Neonatal outcomes in an expectantly managed prospective cohort of late preterm prelabor rupture of membranes
Objective. The aim was to assess the effects of expectant management in women with preterm prelabour rupture of membranes between 34 and 36+6 weeks (LpPROM) in terms of neonatal outcomes (NO). The secondary scope was to assess the risk of neonatal sepsis.
Materials and Methods. This is a multicentric, prospective cohort study that includes singleton infants born to mothers with LpPROM, managed using the same protocol, between January 2021 to August 2022.
The primary NO was a composite of neonatal death, non-invasive or invasive respiratory support, hypoglycaemia, new-born sepsis, confirmed seizures, stroke, intraventricular haemorrhage, basal nuclei anomalies, cardiopulmonary resuscitation, umbilical-cord-blood arterial pH < 7.0 or BE < -12.5, and prolonged hospitalization (5 days). Univariate analysis described the differences according to GA at delivery. Multivariate logistic regression was used to investigate the effects of GA at PROM, and PROM to delivery interval on the NO.

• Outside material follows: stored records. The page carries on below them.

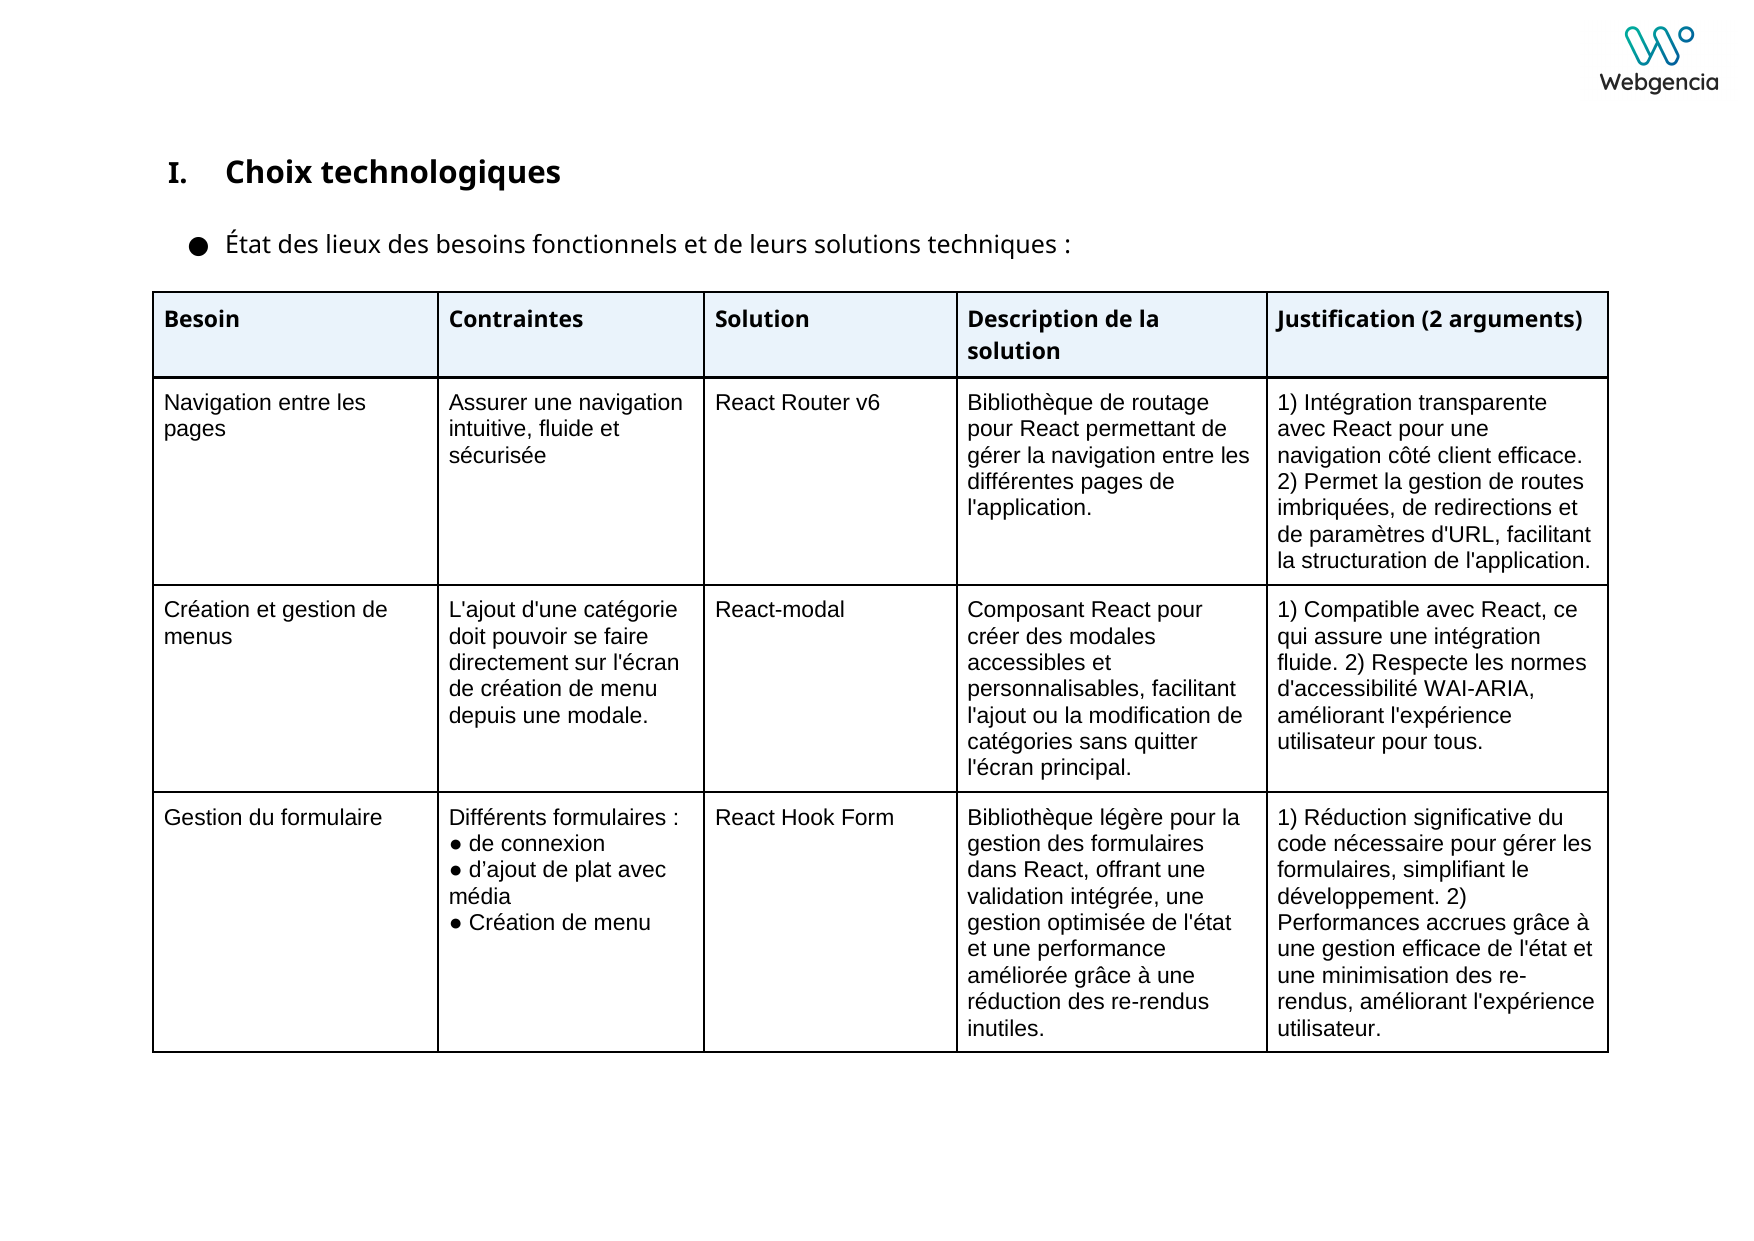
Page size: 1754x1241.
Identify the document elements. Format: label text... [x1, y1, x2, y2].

table_cell 1) Réduction significative du code nécessaire pour gérer les formulaires, simplifiant le développement. 2) Performances accrues grâce à une gestion efficace de l'état et une minimisation des re-rendus, améliorant l'expérience utilisateur. [1268, 793, 1607, 1051]
table_header Besoin [154, 293, 437, 376]
table_header Solution [705, 293, 956, 376]
table_cell Bibliothèque légère pour la gestion des formulaires dans React, offrant une validation intégrée, une gestion optimisée de l'état et une performance améliorée grâce à une réduction des re-rendus inutiles. [958, 793, 1266, 1051]
table_cell Assurer une navigation intuitive, fluide et sécurisée [439, 379, 703, 584]
list Choix technologiques [187, 150, 1604, 193]
table_cell Bibliothèque de routage pour React permettant de gérer la navigation entre les différentes pages de l'application. [958, 379, 1266, 584]
table_cell React Hook Form [705, 793, 956, 1051]
table_cell Différents formulaires : ● de connexion ● d’ajout de plat avec média ● Création de menu [439, 793, 703, 1051]
table_cell Création et gestion de menus [154, 586, 437, 791]
table_header Description de la solution [958, 293, 1266, 376]
table_cell React-modal [705, 586, 956, 791]
table_header Justification (2 arguments) [1268, 293, 1607, 376]
table_cell React Router v6 [705, 379, 956, 584]
table_header Contraintes [439, 293, 703, 376]
table_cell Gestion du formulaire [154, 793, 437, 1051]
list État des lieux des besoins fonctionnels et de leurs solutions techniques : [187, 227, 1604, 261]
table_cell 1) Compatible avec React, ce qui assure une intégration fluide. 2) Respecte les normes d'accessibilité WAI-ARIA, améliorant l'expérience utilisateur pour tous. [1268, 586, 1607, 791]
table_cell 1) Intégration transparente avec React pour une navigation côté client efficace. 2) Permet la gestion de routes imbriquées, de redirections et de paramètres d'URL, facilitant la structuration de l'application. [1268, 379, 1607, 584]
table_cell Composant React pour créer des modales accessibles et personnalisables, facilitant l'ajout ou la modification de catégories sans quitter l'écran principal. [958, 586, 1266, 791]
table_cell L'ajout d'une catégorie doit pouvoir se faire directement sur l'écran de création de menu depuis une modale. [439, 586, 703, 791]
table_cell Navigation entre les pages [154, 379, 437, 584]
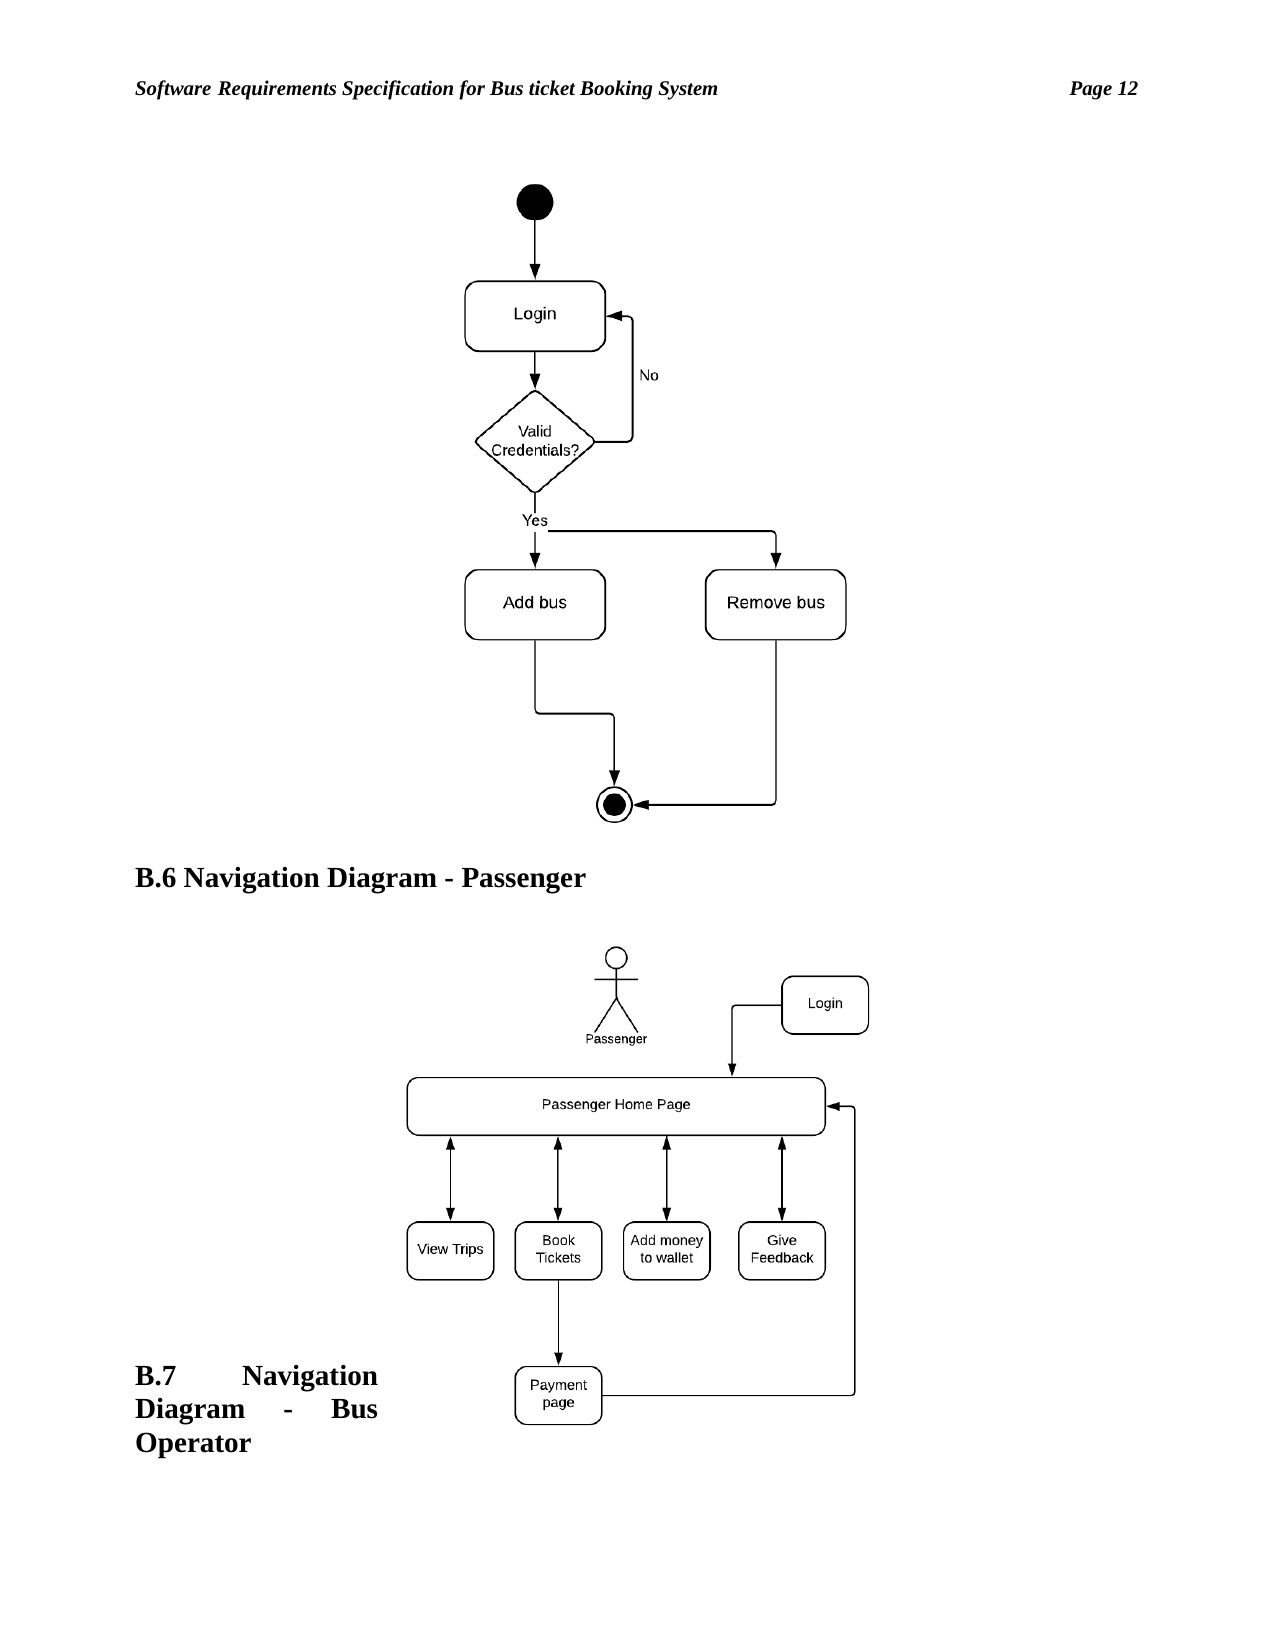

Results. 106/170 (62.4%) women with LpPROM did not deliver within 24 hours (expectant management). The median latency duration was 1 day, except for 36-37 weeks (3 days), having no effect on neonatal morbidity. Prevalence of neonatal sepsis was low 2/170 (1.2%) and did not differ between gestational weeks (Table 1). Multivariate analysis also showed, for a weekly increase in gestational age, a reduction of 57% on adverse NO, by adjusting for the new-born weight, PROM to delivery interval and corticosteroid (p = 0.004).
Conclusions. Expectant management of LpPROM should be encouraged because each passing week, significantly reduces the risk of adverse NO; moreover, the risk of neonatal sepsis does not increase in different gestational periods.